Say how many lines below hold the word "bottle"; give the number by itself.

──────

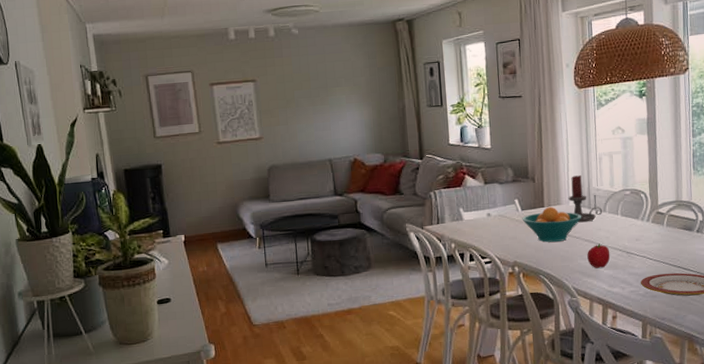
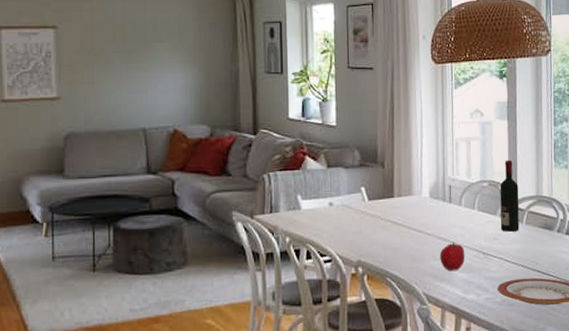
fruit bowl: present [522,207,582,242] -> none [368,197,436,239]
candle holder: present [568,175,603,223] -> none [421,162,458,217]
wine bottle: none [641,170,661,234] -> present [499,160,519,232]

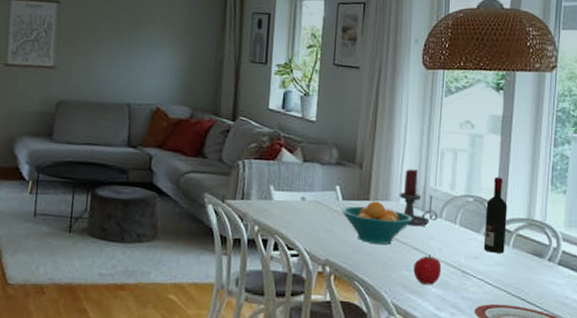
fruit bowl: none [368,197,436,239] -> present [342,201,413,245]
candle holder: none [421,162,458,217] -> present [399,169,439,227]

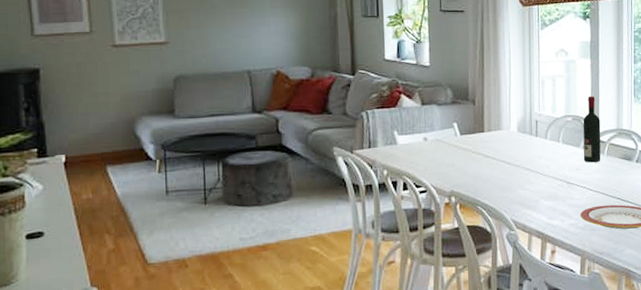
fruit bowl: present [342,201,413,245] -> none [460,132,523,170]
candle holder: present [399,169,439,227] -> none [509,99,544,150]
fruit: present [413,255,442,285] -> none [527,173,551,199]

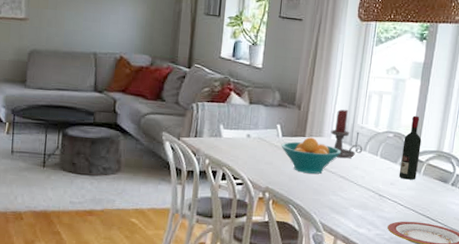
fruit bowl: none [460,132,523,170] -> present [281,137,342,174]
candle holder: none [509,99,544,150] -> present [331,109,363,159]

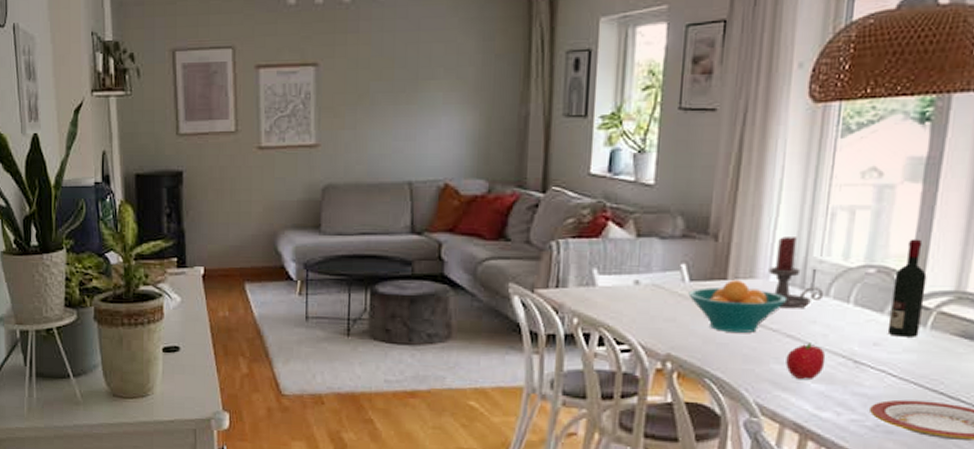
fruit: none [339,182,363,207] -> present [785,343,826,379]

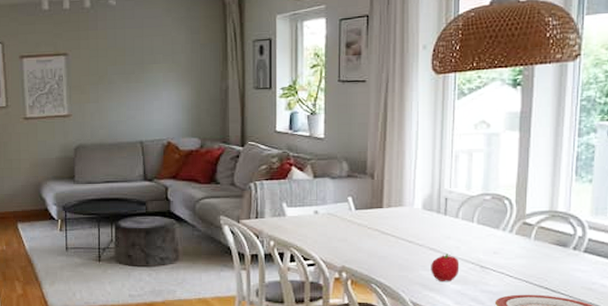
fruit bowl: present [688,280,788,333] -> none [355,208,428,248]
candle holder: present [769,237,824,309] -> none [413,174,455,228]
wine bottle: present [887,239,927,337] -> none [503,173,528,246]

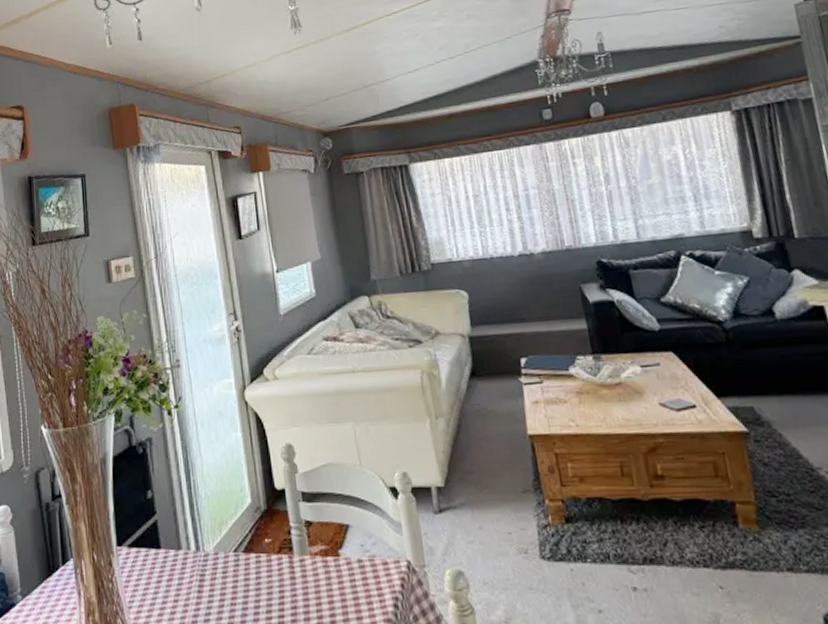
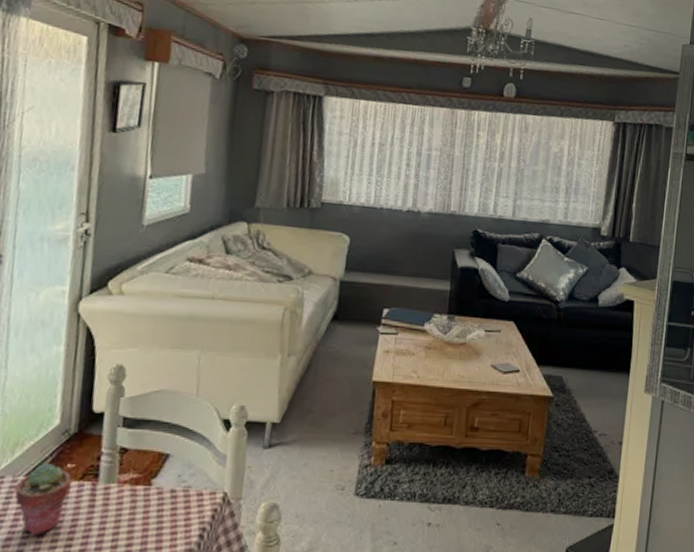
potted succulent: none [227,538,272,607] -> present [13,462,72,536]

──────

*RESPONSE BOX*
2